Watching my 10 month old these days, I am often stunned by the fact that, as he sits up for the first time and starts to crawl, I have very few memories of my older son--who is almost 3--doing the exact same things. I remember them happening, of course--it's not like I am surprised that my eldest now can walk so I obviously know that he took his first steps. But my memories are of the fuzzy, global variety. Like the way I remember that I went to elementary school. The nuance, the singularity that made these MY memories--that's what's missing. Moments I was sure were etched into my consciousness forever are--well--nowhere to be found.
I was not happy about any of this. Forget Obama, I want to remember the way my son says "good morning beautiful day!" every morning. And I want him to remember it too. Which is why I decided to turn to the place I often rely on for help in a crisis: Google. A few months ago I set up gmail accounts for my kids. Whenever I have that itch in my brain that says "will I remember this one day?" I write my kids a quick note. The results are pretty scattered--and equally amusing. I just looked at my eldest's account and there are messages about everything from how he calls going to school his "job", to how he likes to watch horrible tv (why oh why oh WHY did any sane person create the whiny horror that is Caillou??), to how I have never been so proud in my life as when he, unprompted and for no apparent reason, was sweet and kind to an old, lonely stranger at a party.

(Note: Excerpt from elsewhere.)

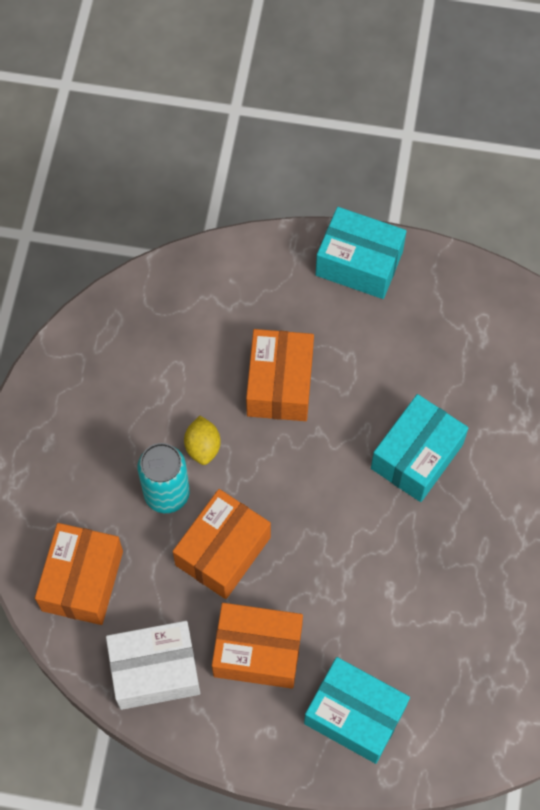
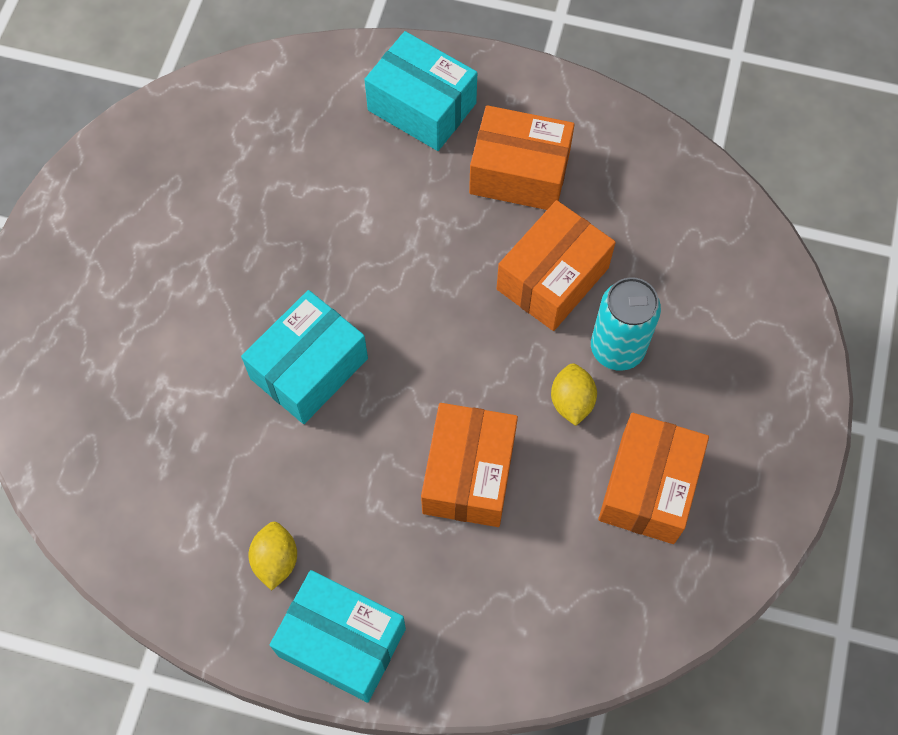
camera: 175 degrees left, 0 degrees up
(82, 580) = (715, 259): orange box -> orange box (648, 487)
(155, 670) = (632, 163): white box -> none
(416, 312) = (276, 560): none -> yellow lemon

Email is far less daunting than the beautiful raw silk baby book you have yet to fill a page of. (At least mine is raw silk. And man is it gorgeous. Even with the 3 inches of dust it has collected thus far. Maybe one day I will donate it to a museum.) Just as quickly as your child can say or do something hilarious, you can forever enshrine it in an inbox! Nothing about recording your memory has to be "perfect" (and I know I don't have to introduce you to the Devi-perfectionist-complex do I?) and you don't have to do a dog and pony show with it--email is almost quaint in its simplicity and privacy. Moreover, something about this method makes it easier to capture all of the unique, silly, anachronistic, anomalously amazing things about our kids. When you don't have a set number of pages to fill, or somebody dictating to you that you should "place first birthday party here," the milestones arrive organically, and can include moments such as the first time your son was in a photobooth (which is a big rite of passage in my family).
The last week has reaffirmed to me how rich our lives are. Not only for the big things, but for all the little ones too. Writing these seemingly silly messages to my kids gives me--and one day my kids--a way to remember some of these little things that make our lives ours.